## ACTIVITY:
Could you return every record below word for word, leaving out the pictures?

(Collected data)
--*--

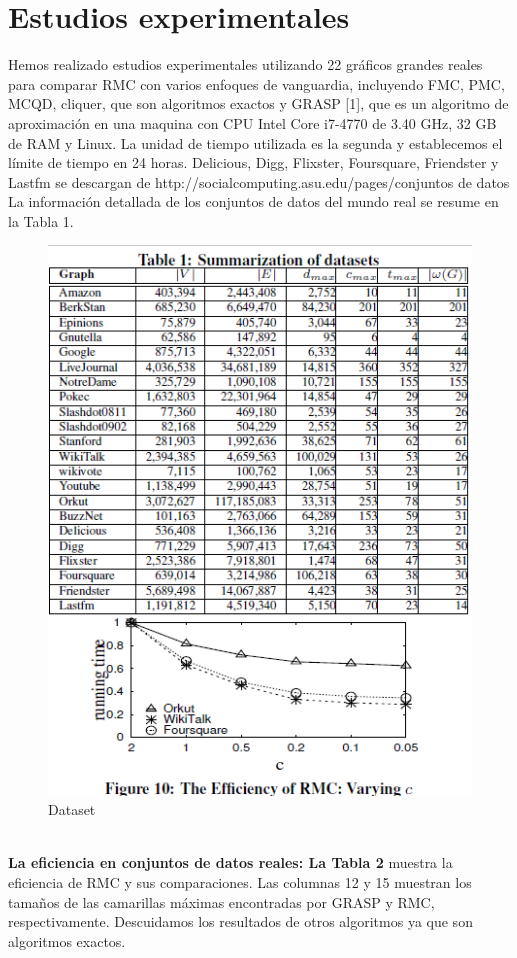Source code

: \section{Estudios experimentales}
Hemos realizado estudios experimentales utilizando 22 gráficos grandes reales para comparar RMC con varios enfoques de vanguardia, incluyendo FMC, PMC, MCQD, cliquer, que son algoritmos exactos y GRASP [1], que es un algoritmo de aproximación en una maquina con CPU Intel Core i7-4770 de 3.40 GHz, 32 GB de RAM y Linux. La unidad de tiempo utilizada es la segunda y establecemos el límite de tiempo en 24 horas.
Delicious, Digg, Flixster, Foursquare, Friendster y Lastfm se descargan de http://socialcomputing.asu.edu/pages/conjuntos de datos La información detallada de los conjuntos de datos del mundo real se resume en la Tabla 1.
\\
\begin{figure}[h!]
\centering
\includegraphics[scale=1]{img/imagen18.png}
\caption{Dataset}
\label{Comandos}
\end{figure}
\\
\textbf{La eficiencia en conjuntos de datos reales: La Tabla 2} muestra la eficiencia de RMC y sus comparaciones. Las columnas 12 y 15 muestran los tamaños de las camarillas máximas encontradas por GRASP y RMC, respectivamente. Descuidamos los resultados de otros algoritmos ya que son algoritmos exactos.

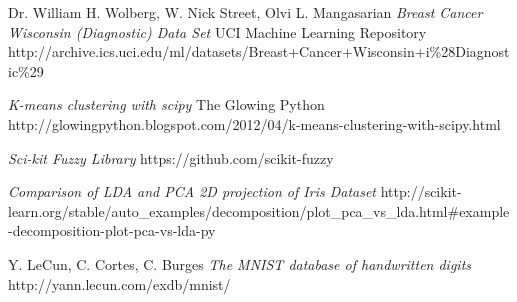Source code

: \documentclass{article}
\begin{document}
\begin{thebibliography}{9}
  Dr. William H. Wolberg, W. Nick Street, Olvi L. Mangasarian 
  \emph{Breast Cancer Wisconsin (Diagnostic) Data Set}
  UCI Machine Learning Repository 
  http://archive.ics.uci.edu/ml/datasets/Breast+Cancer+Wisconsin+i\%28Diagnostic\%29
                                                                                        
  \emph{K-means clustering with scipy}
  The Glowing Python
  http://glowingpython.blogspot.com/2012/04/k-means-clustering-with-scipy.html
                                                                                        
  \emph{Sci-kit Fuzzy Library}
  https://github.com/scikit-fuzzy                       
                                                                                        
    \emph{Comparison of LDA and PCA 2D projection of Iris Dataset}
    http://scikit-learn.org/stable/auto\_examples/decomposition/plot\_pca\_vs\_lda.html\#example-decomposition-plot-pca-vs-lda-py

    Y. LeCun, C. Cortes, C. Burges
    \emph{The MNIST database of handwritten digits}
    http://yann.lecun.com/exdb/mnist/

\end{thebibliography}
\end{document}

--*--

## EXERCISE OUTPUT:
Source code

: \section{Estudios experimentales}
Hemos realizado estudios experimentales utilizando 22 gráficos grandes reales para comparar RMC con varios enfoques de vanguardia, incluyendo FMC, PMC, MCQD, cliquer, que son algoritmos exactos y GRASP [1], que es un algoritmo de aproximación en una maquina con CPU Intel Core i7-4770 de 3.40 GHz, 32 GB de RAM y Linux. La unidad de tiempo utilizada es la segunda y establecemos el límite de tiempo en 24 horas.
Delicious, Digg, Flixster, Foursquare, Friendster y Lastfm se descargan de http://socialcomputing.asu.edu/pages/conjuntos de datos La información detallada de los conjuntos de datos del mundo real se resume en la Tabla 1.
\\
\begin{figure}[h!]
\centering
\includegraphics[scale=1]{img/imagen18.png}
\caption{Dataset}
\label{Comandos}
\end{figure}
\\
\textbf{La eficiencia en conjuntos de datos reales: La Tabla 2} muestra la eficiencia de RMC y sus comparaciones. Las columnas 12 y 15 muestran los tamaños de las camarillas máximas encontradas por GRASP y RMC, respectivamente. Descuidamos los resultados de otros algoritmos ya que son algoritmos exactos.

Source code

: \documentclass{article}
\begin{document}
\begin{thebibliography}{9}
  Dr. William H. Wolberg, W. Nick Street, Olvi L. Mangasarian 
  \emph{Breast Cancer Wisconsin (Diagnostic) Data Set}
  UCI Machine Learning Repository 
  http://archive.ics.uci.edu/ml/datasets/Breast+Cancer+Wisconsin+i\%28Diagnostic\%29
                                                                                        
  \emph{K-means clustering with scipy}
  The Glowing Python
  http://glowingpython.blogspot.com/2012/04/k-means-clustering-with-scipy.html
                                                                                        
  \emph{Sci-kit Fuzzy Library}
  https://github.com/scikit-fuzzy                       
                                                                                        
    \emph{Comparison of LDA and PCA 2D projection of Iris Dataset}
    http://scikit-learn.org/stable/auto\_examples/decomposition/plot\_pca\_vs\_lda.html\#example-decomposition-plot-pca-vs-lda-py

    Y. LeCun, C. Cortes, C. Burges
    \emph{The MNIST database of handwritten digits}
    http://yann.lecun.com/exdb/mnist/

\end{thebibliography}
\end{document}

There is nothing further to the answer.